Текст для чтения:
= = =

Борис Грозовский: Рынок, конечно есть. Мне кажется, что в целом затея добиться того, чтобы цена российской нефти опустилась ниже 60 за баррель, едва ли осуществима просто в силу того, что на глобальном рынке нет избытка нефти, с одной стороны, с другой, всегда есть покупатели типа Индии, Китая, Турции, которые вполне готовы купить российскую нефть чуть дешевле, чем она бы продавалась в отсутствии санкций, соответственно, взяв себе большую прибыль от либо транспортировки, либо как в случае с Индией переработки этой нефти, доставки на европейский рынок уже нефтепродуктов, полученных из этой нефти, которые совершенно свободны от санкций. Это просто перераспределение части прибыли, которую могли бы получить российские нефтяные компании, а в итоге получают индийские, турецкие и так далее. В целом я думаю, что добиться прямого эффекта, чтобы российская нефть стоила меньше 60 за баррель, – это вряд ли удастся. Но то, что удается уже сейчас, – это создать и российскому бюджету, и российским нефтяным компаниям максимум сложностей. Мы видим, как деньги, которые они получают, зависают в Индии, зависают в рупиях, – эти деньги сложно использовать для того, чтобы приобрести товары, необходимые в качестве российского импорта. Создать сложности – это реально, добиться того, чтобы российскую нефть покупатели перестали покупать или покупали ее по цене значительно ниже мировых рыночных цен, – я думаю, что это вряд ли реально.
Михаил Соколов: Евросоюз вводит новый запрет на импорт сжиженного газа с 12-месячным переходным периодом. Получается, что Россия будет удалена и с этого рынка. Какова тут цена вопроса, кто будет в выигрыше?

= = =

Извлечённый материал:

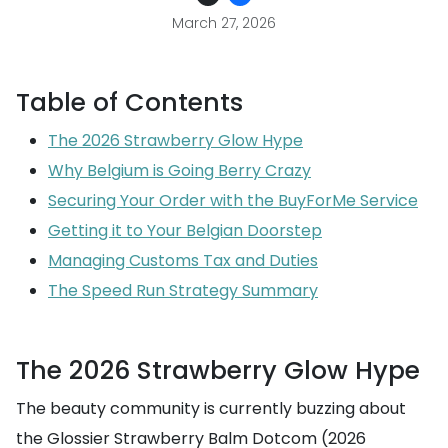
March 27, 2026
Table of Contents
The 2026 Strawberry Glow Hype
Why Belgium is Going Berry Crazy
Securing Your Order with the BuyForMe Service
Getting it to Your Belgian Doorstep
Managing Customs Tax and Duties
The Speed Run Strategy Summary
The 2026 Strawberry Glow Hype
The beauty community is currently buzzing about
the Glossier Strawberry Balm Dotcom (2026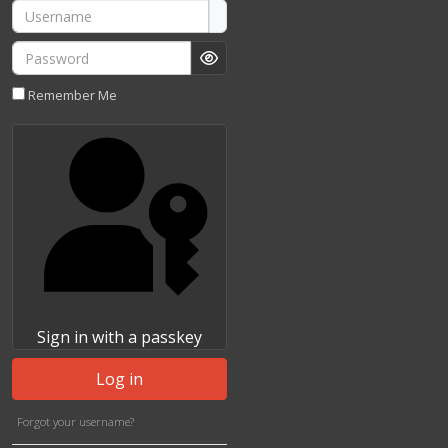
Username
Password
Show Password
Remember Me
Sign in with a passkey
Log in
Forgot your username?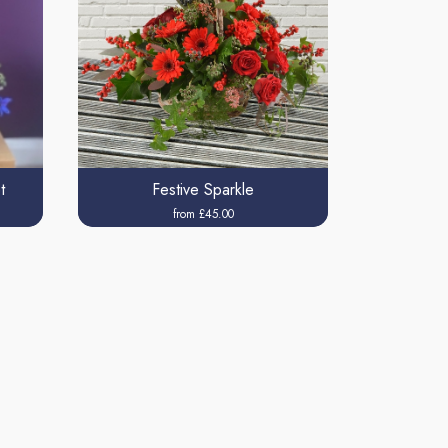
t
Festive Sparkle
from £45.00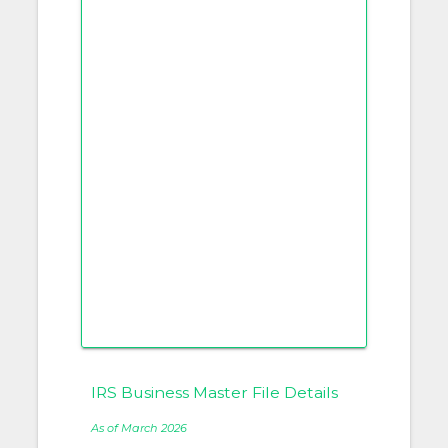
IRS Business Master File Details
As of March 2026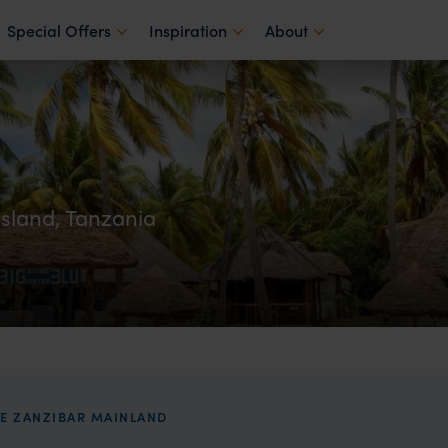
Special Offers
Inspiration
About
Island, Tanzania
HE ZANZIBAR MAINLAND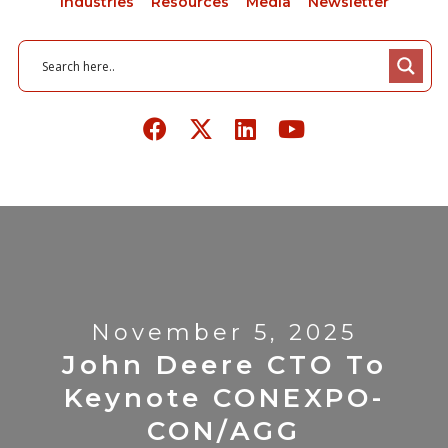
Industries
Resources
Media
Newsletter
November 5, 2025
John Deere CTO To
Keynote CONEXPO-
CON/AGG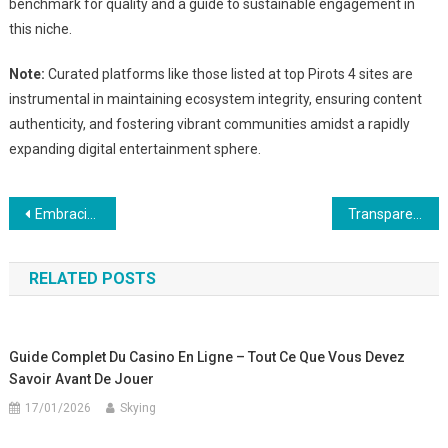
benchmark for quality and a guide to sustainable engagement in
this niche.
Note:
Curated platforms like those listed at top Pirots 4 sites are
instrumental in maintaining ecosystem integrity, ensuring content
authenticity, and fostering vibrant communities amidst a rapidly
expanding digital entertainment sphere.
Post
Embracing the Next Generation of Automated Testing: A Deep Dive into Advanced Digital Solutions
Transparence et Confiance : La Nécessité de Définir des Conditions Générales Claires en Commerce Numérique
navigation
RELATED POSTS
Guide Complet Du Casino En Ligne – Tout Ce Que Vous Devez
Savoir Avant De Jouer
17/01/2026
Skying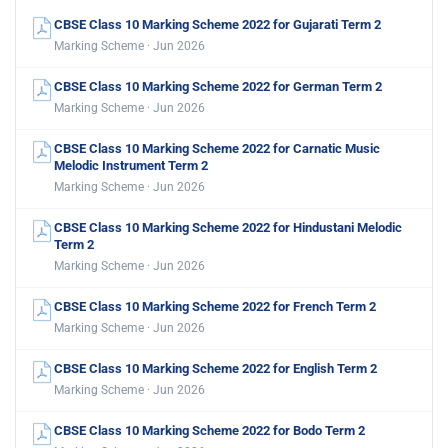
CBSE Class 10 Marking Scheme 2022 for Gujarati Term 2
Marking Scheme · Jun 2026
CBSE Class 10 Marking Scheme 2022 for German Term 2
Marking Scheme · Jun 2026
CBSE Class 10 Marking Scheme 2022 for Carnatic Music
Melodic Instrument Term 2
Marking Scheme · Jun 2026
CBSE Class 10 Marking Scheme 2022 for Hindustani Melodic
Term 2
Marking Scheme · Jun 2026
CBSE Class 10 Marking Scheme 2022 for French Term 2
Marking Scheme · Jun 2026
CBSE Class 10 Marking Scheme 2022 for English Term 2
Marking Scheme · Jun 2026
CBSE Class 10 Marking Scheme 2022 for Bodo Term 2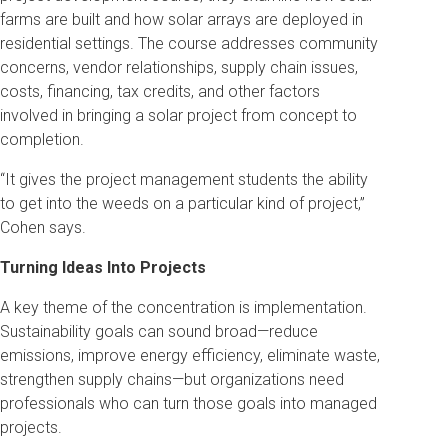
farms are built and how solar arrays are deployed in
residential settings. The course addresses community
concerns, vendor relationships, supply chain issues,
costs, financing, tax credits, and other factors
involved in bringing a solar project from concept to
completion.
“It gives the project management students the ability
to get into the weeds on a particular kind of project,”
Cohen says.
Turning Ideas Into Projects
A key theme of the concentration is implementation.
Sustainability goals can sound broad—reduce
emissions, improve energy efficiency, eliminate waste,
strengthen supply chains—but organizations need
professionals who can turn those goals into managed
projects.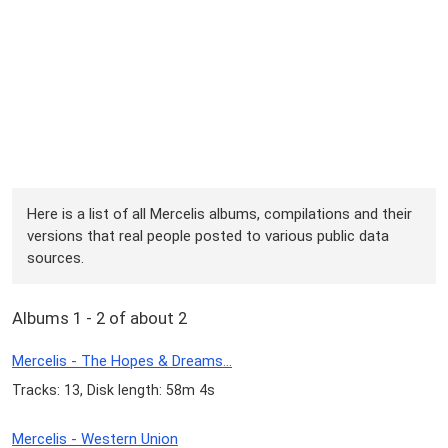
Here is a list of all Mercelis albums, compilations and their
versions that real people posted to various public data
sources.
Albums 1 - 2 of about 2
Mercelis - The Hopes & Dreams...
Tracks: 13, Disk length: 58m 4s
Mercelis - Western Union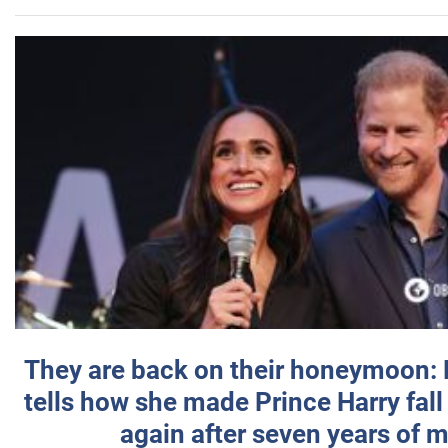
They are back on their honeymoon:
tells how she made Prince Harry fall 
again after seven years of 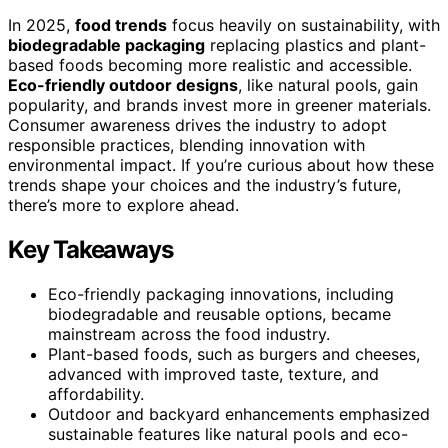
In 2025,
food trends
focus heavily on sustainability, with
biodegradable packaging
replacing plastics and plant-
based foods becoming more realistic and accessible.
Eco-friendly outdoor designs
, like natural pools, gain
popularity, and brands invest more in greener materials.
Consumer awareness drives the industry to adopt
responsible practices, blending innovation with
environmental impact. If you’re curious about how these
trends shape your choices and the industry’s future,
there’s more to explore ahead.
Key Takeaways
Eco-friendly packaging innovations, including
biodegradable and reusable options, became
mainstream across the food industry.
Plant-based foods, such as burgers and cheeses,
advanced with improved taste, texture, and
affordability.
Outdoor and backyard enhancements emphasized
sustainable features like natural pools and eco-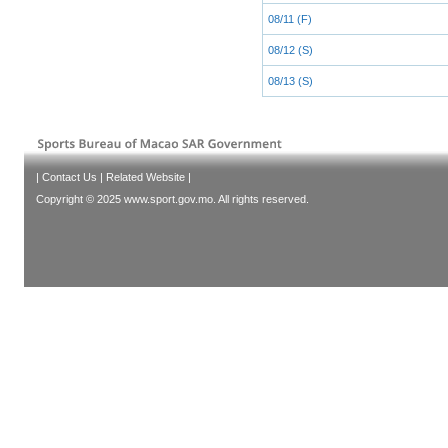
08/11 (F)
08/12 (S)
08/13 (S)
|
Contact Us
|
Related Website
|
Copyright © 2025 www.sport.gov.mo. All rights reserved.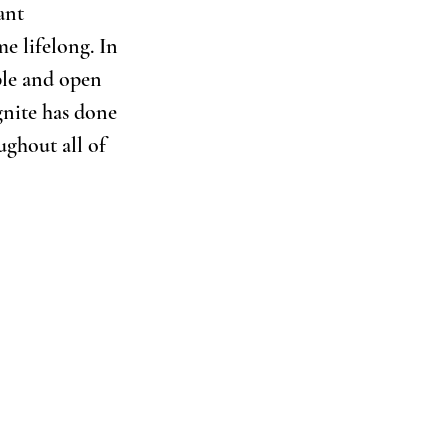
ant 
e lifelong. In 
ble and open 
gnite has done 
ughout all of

= = =

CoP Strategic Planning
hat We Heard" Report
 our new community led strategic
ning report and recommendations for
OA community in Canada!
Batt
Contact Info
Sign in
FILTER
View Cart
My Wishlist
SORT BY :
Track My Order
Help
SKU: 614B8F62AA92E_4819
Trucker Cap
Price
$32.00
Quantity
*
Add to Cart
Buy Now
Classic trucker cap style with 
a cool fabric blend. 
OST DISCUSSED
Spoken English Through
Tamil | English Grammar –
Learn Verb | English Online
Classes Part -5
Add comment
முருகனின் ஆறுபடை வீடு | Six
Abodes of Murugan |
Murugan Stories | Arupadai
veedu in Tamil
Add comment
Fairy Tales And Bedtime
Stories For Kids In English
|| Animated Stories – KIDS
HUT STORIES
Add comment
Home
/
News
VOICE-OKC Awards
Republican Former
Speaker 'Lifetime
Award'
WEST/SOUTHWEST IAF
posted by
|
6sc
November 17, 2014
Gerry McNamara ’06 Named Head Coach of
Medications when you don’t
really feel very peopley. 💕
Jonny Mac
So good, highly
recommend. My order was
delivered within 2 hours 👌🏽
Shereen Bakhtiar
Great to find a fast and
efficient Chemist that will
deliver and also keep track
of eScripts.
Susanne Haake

= = =

Задание: Перепишите из текста о российской нефти отрывок от «Михаил Соколов: Евросоюз» до «будет в выигрыше?». Строки для выполнения заданий не понадобятся.

Решение:
Михаил Соколов: Евросоюз вводит новый запрет на импорт сжиженного газа с 12-месячным переходным периодом. Получается, что Россия будет удалена и с этого рынка. Какова тут цена вопроса, кто будет в выигрыше?